Data items
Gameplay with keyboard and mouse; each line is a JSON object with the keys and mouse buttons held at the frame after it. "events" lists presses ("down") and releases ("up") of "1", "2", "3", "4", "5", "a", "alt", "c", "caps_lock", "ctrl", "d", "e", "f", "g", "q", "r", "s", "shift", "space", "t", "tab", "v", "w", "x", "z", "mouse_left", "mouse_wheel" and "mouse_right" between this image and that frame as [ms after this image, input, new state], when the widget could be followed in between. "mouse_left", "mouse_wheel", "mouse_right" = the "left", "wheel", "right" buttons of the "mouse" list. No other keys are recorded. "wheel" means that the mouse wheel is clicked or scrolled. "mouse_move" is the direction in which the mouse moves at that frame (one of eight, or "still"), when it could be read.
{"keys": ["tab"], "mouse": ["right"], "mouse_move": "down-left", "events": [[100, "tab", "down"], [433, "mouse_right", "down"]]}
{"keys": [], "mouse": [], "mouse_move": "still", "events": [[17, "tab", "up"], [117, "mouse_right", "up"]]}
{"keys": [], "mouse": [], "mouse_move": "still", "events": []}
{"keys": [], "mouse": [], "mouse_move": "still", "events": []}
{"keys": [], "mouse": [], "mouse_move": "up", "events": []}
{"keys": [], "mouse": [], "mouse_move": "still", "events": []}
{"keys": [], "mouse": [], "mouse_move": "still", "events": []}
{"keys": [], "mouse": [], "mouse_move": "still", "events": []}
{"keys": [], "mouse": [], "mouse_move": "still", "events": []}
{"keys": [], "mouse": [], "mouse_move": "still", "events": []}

▶ _Work required_
Across the entries above, find the lines with the string "down" and copy them.

▶ _Result of this exercise_
Gameplay with keyboard and mouse; each line is a JSON object with the keys and mouse buttons held at the frame after it. "events" lists presses ("down") and releases ("up") of "1", "2", "3", "4", "5", "a", "alt", "c", "caps_lock", "ctrl", "d", "e", "f", "g", "q", "r", "s", "shift", "space", "t", "tab", "v", "w", "x", "z", "mouse_left", "mouse_wheel" and "mouse_right" between this image and that frame as [ms after this image, input, new state], when the widget could be followed in between. "mouse_left", "mouse_wheel", "mouse_right" = the "left", "wheel", "right" buttons of the "mouse" list. No other keys are recorded. "wheel" means that the mouse wheel is clicked or scrolled. "mouse_move" is the direction in which the mouse moves at that frame (one of eight, or "still"), when it could be read.
{"keys": ["tab"], "mouse": ["right"], "mouse_move": "down-left", "events": [[100, "tab", "down"], [433, "mouse_right", "down"]]}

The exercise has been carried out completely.